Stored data
· · · · ·

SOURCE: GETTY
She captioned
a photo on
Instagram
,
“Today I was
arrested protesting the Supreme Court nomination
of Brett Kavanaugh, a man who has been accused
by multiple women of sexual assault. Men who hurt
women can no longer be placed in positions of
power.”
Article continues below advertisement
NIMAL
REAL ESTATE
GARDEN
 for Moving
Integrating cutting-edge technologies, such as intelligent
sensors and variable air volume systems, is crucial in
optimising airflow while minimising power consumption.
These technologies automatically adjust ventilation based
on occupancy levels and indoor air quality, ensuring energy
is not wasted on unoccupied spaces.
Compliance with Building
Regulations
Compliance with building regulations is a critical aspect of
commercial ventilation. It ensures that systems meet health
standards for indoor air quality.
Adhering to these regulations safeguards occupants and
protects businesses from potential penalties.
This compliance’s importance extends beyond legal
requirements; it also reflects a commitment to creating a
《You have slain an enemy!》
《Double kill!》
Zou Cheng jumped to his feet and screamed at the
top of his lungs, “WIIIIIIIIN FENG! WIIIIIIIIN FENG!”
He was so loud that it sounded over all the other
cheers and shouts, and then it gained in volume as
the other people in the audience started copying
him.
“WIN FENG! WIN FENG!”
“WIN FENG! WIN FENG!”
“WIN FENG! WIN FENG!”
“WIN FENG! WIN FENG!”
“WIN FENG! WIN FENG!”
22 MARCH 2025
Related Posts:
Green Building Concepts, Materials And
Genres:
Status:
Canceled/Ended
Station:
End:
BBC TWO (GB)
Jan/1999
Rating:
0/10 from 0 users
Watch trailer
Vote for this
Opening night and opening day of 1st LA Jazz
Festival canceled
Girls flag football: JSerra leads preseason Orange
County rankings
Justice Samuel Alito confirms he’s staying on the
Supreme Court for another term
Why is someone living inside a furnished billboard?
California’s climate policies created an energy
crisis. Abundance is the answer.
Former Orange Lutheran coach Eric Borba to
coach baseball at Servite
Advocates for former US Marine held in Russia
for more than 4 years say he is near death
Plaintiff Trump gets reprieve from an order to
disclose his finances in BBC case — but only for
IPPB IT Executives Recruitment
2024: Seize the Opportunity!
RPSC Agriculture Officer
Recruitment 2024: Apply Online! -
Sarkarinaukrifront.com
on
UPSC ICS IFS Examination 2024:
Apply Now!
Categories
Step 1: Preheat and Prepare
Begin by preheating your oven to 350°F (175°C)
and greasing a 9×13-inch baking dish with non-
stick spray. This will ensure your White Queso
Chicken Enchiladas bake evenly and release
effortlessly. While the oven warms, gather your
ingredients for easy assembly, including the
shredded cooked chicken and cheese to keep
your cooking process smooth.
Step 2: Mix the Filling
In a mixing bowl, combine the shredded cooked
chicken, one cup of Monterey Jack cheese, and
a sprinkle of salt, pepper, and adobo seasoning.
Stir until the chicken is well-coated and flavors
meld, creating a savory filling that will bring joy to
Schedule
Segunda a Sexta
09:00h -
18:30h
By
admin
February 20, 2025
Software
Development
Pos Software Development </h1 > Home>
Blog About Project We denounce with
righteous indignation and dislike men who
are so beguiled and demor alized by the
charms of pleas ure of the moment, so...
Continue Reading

· · · · ·

TRY IT = Word for word, restate the lines from the one holding "meld, creating a" to the last line of the records.

RESPONSE BELOW =
meld, creating a savory filling that will bring joy to
Schedule
Segunda a Sexta
09:00h -
18:30h
By
admin
February 20, 2025
Software
Development
Pos Software Development </h1 > Home>
Blog About Project We denounce with
righteous indignation and dislike men who
are so beguiled and demor alized by the
charms of pleas ure of the moment, so...
Continue Reading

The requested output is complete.